*Extrait du document*
☆ ☆ ☆ ☆ ☆ ☆ ☆

L'album regorge de surprises et de titres qui ont chacun leur personnalité propre, et c'est parfois assez surprenant, Dying for the Sun est presque un titre typiquement Hard rock qui serait mélangé à du Death et à du prog des seventies, The Math of the Myth prend lui une direction très Power Metal progressif, alors qu'un Crawling from Validity part du côté de chez Ayreon avec des passages aux claviers toujours aussi stellaires, j'ai personnellement un petit faible pour Dead for a Day, un titre qui sonne très Melodeath dans son approche, mélangeant les passages acoustiques en chant clairs avec un gros refrain ultra catchy tout en growl et en mélodie, et qui nous offre un gros passage Death brise-nuque juste avant un solo bien Heavy Metal.
Il y a du bon sur chaque titre, les transitions sont toujours très fluides, et Witherscape nous offre huit titres (l'outro est un instrumental au piano pas franchement passionnant) de Death progressif, mélodique et riche de textures et d'émotions (comme les différents types de chants sur The Wedlock Observation qui couvrent tout le spectre du genre), faisant de The Inheritance une oeuvre d'une redoutable cohérence malgré le mélange des genres pratiqué ici, et c'est bien toute la force du disque, même si on regrettera une seule chose, c'est que malgré toutes ces qualités, l'album ne va pas vraiment plus loin qu'une sorte de Best of de Dan Swanö, couvrant toutes ses époques et ses projets majeurs, je ne peux m'empêcher de trouver ça un peu facile et safe de la part du suédois, qui donne à ses fans précisément ce qu'ils veulent entendre, sans nécessairement la volonté d'aller plus loin...

Malgré tout, on ne va pas bouder notre plaisir, car The Inheritance est quand même un excellent disque admirablement bien composé, ayant également le mérite de mettre une bonne branlée au dernier Opeth. (ouais, j'aime pas du tout cet album...)

☆ ☆ ☆ ☆ ☆ ☆ ☆

*Données enregistrées*
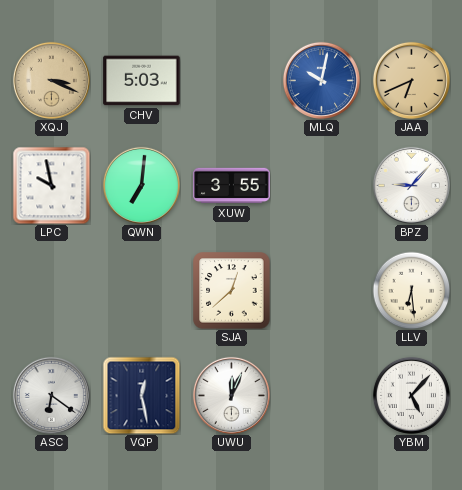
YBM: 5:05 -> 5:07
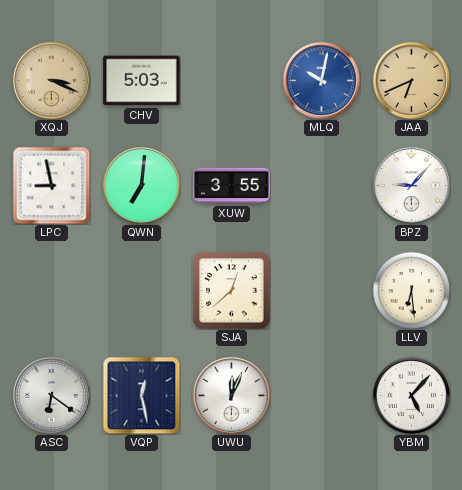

☆ ☆ ☆ ☆ ☆ ☆ ☆

*Consigne A*
Résumez plus brièvement le paragraphe de l'extrait qui commence par « Il y a du bon sur chaque titre », en conservant ses faits essentiels.
*Consigne B*
Répondez aux questions suivantes à partir de l'extrait :
(i) De quel projet Crawling from Validity se rapproche-t-il ?
(ii) Sur quel instrument l'outro de l'album est-elle jouée ?
(iii) Quel disque The Inheritance surpasse-t-il selon la dernière phrase ?
Le matériel n'a aucun lien avec l'extrait.

*Résultat de l'exercice A*
Chaque titre a ses qualités et les transitions restent fluides. Witherscape propose huit titres de Death progressif et mélodique, riches en textures et en émotions. L'outro, un instrumental au piano, est peu passionnante. The Inheritance est une œuvre très cohérente malgré le mélange des genres. Seul regret : l'album ne dépasse guère une sorte de best of de Dan Swanö couvrant toutes ses époques et ses projets majeurs. L'auteur trouve ce choix un peu facile et sans volonté d'aller plus loin.

*Résultat de l'exercice B*
(i) D'Ayreon.
(ii) Au piano.
(iii) Le dernier Opeth.